§ **TEXTO PROPORCIONADO**
Lo sabemos. Aunque a la hora de la verdad no todo el mundo se enrola a bordo de un libro. Un 21% afirma sin pudor alguno que no lee nunca frente al 62% que asegura leer al menos uno a lo largo del año. Y de ese 62% un 40% admite que no ha leído El Quijote. Está claro, don Miguel. El índice de felicidad no se lee. Hace unos días el excelente novelista Manuel Longares puso el punto sobre las íes «nuestra sociedad es así, tiene mucho respeto por la literatura pero apenas compra libros». Incluso hay voces airadas porque la voces de la cultura tomaron el Congreso para celebrar El Quijote y dignificar el lenguaje que la política ha prostituido y denigrado, ellos los únicos, como han defendido algunos periodistas y ciudadanos, capacitados para alzar la voz de la palabrería y excluirle la entrada a la literatura. Los libros siguen provocando desasosiego. La lectura es indócil e insumisa, la subversión sin sermón ni ficciones ideológicas ni caricatura que cansa y aburre. Siempre ha sido peligrosa la fábula moral de la literatura y su rebeldía.

§ **TAREA**
Conteste estas preguntas según el texto sobre la lectura:
(a) ¿Qué porcentaje afirma que no lee nunca?
(b) ¿Quién sostuvo que la sociedad «tiene mucho respeto por la literatura pero apenas compra libros»?
(c) ¿Con qué fin tomaron el Congreso las voces de la cultura?
Los datos proceden de una fuente distinta.

§ **DATOS PROPORCIONADOS**
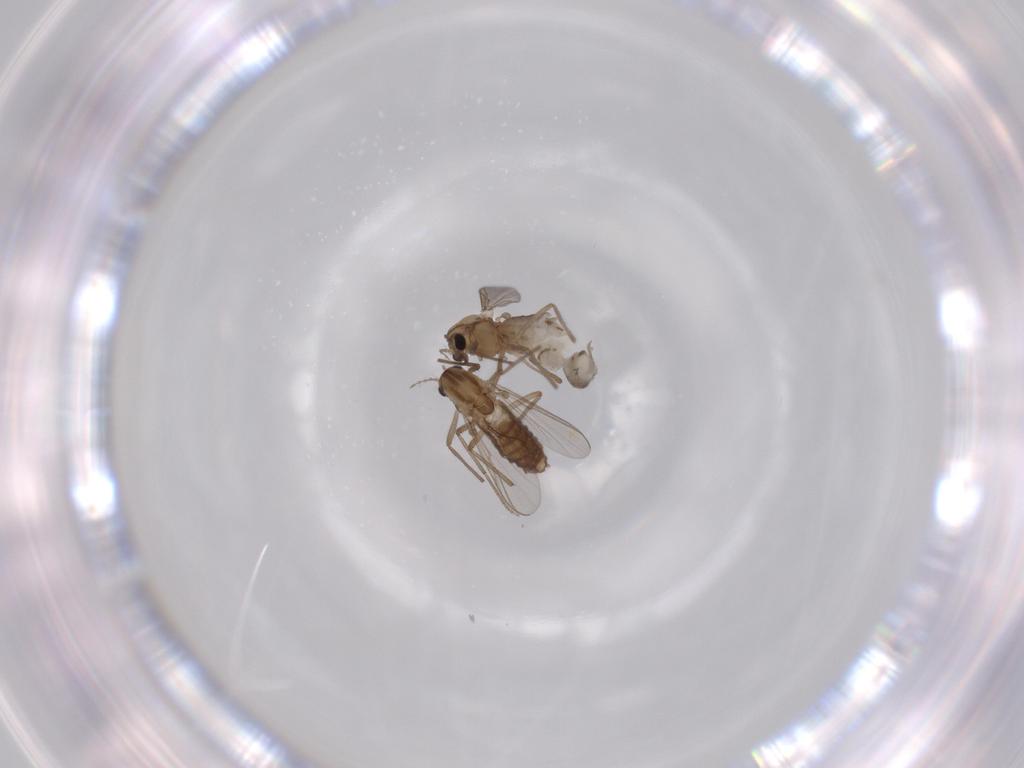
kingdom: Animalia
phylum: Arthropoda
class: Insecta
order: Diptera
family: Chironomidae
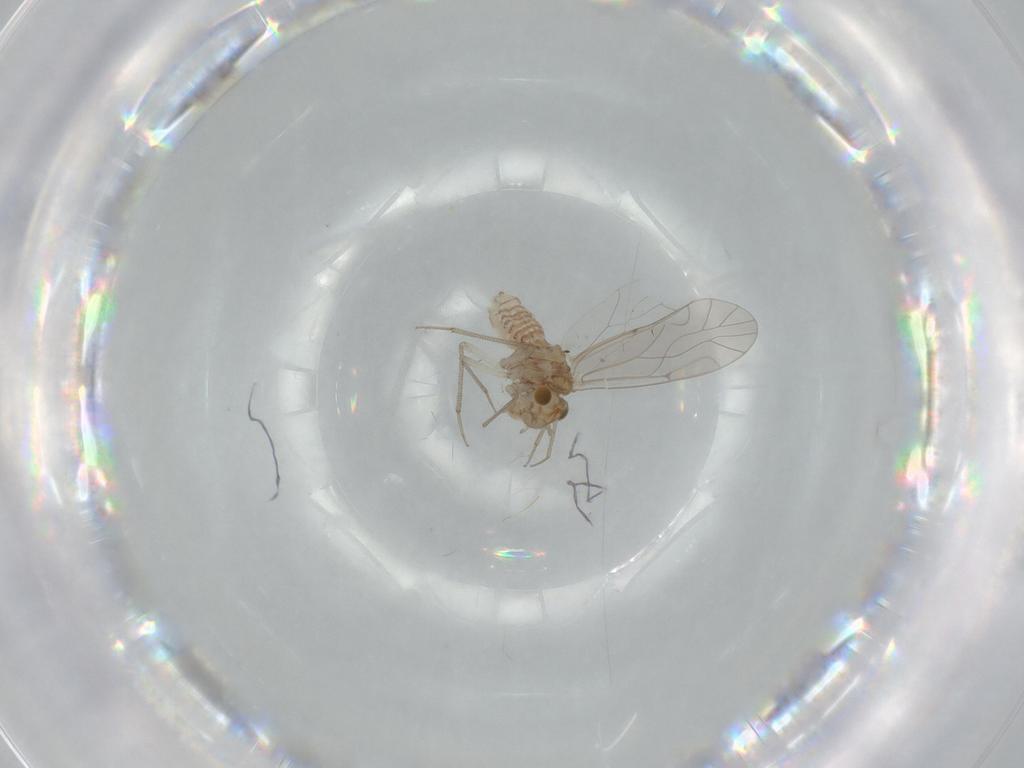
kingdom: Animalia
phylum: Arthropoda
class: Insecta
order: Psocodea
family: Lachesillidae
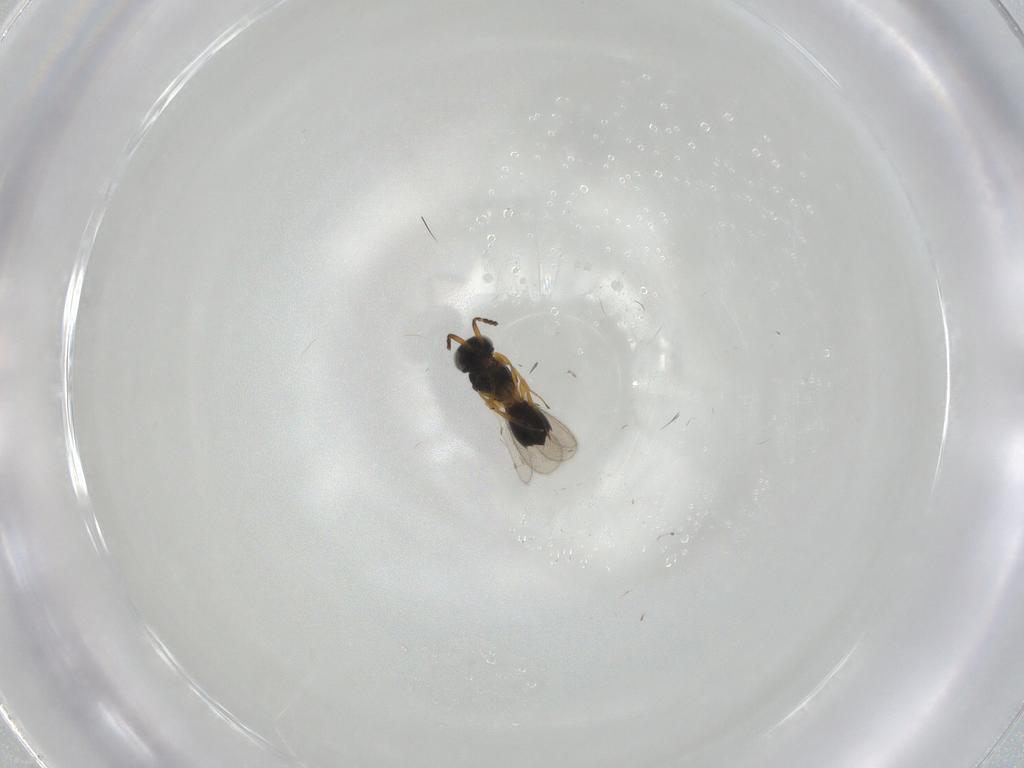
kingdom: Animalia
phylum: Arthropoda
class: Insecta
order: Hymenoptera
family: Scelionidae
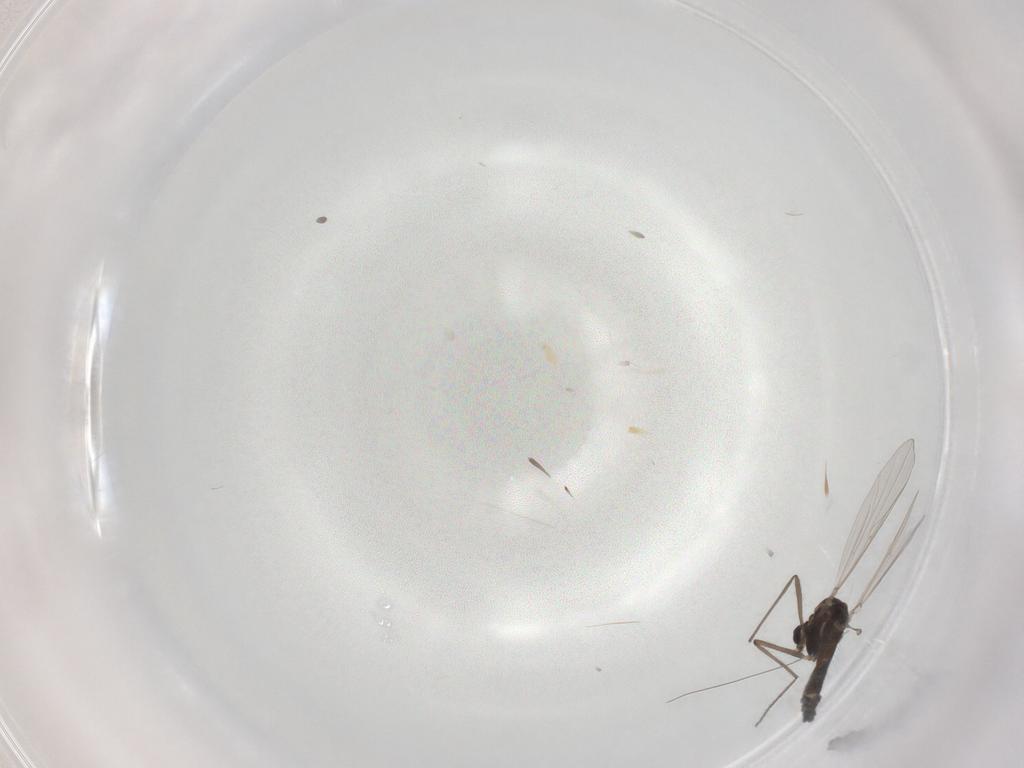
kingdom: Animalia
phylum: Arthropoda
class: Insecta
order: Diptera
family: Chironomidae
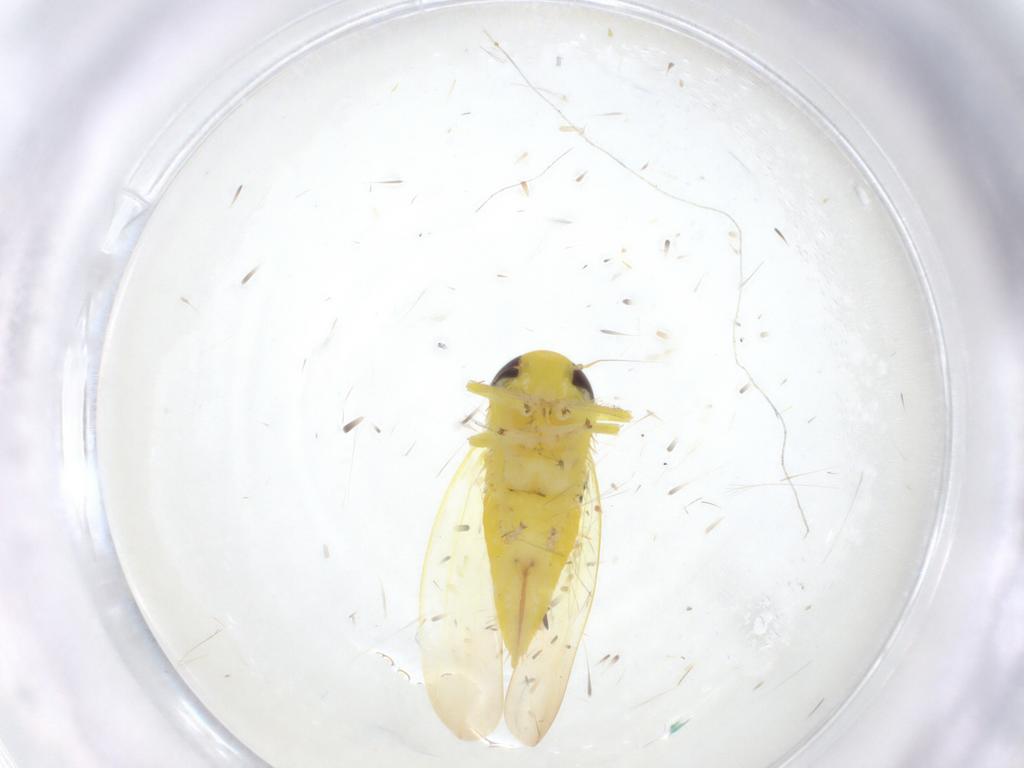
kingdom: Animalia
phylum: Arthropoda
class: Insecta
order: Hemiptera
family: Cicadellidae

--

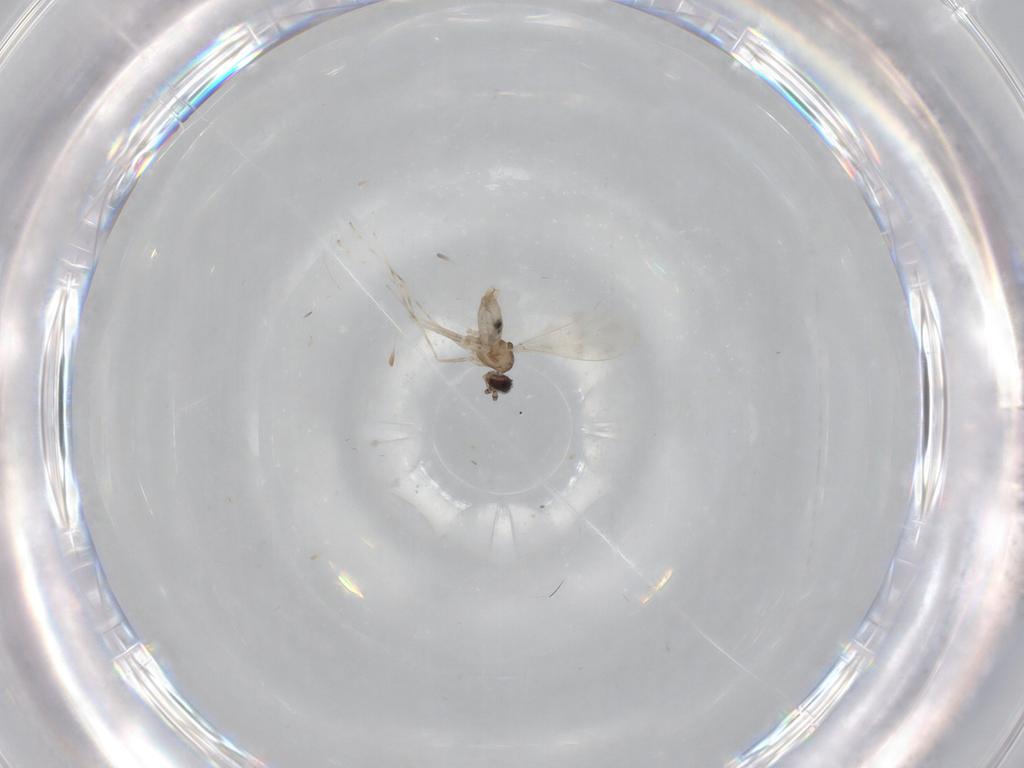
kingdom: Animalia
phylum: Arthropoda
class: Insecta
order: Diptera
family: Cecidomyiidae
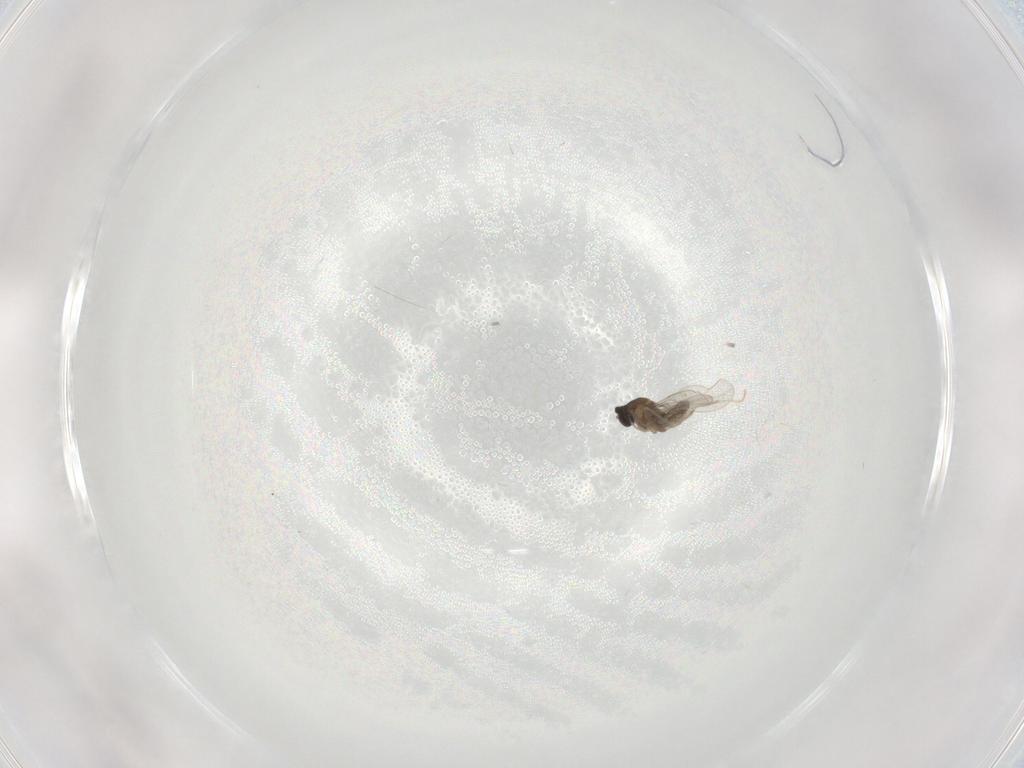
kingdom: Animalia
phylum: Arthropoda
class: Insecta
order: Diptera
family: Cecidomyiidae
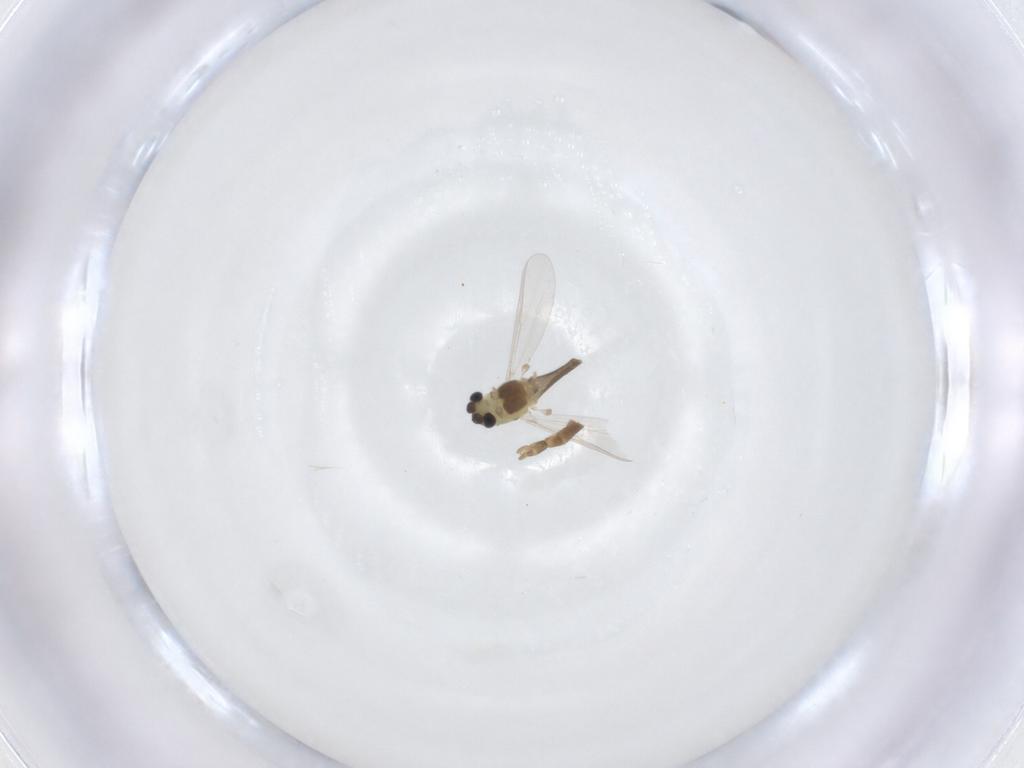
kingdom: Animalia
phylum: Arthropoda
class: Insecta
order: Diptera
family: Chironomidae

§ **RESULTADO**
(a) Un 21% afirma que no lee nunca.
(b) Lo sostuvo el novelista Manuel Longares.
(c) Lo tomaron para celebrar El Quijote y dignificar el lenguaje que la política ha prostituido y denigrado.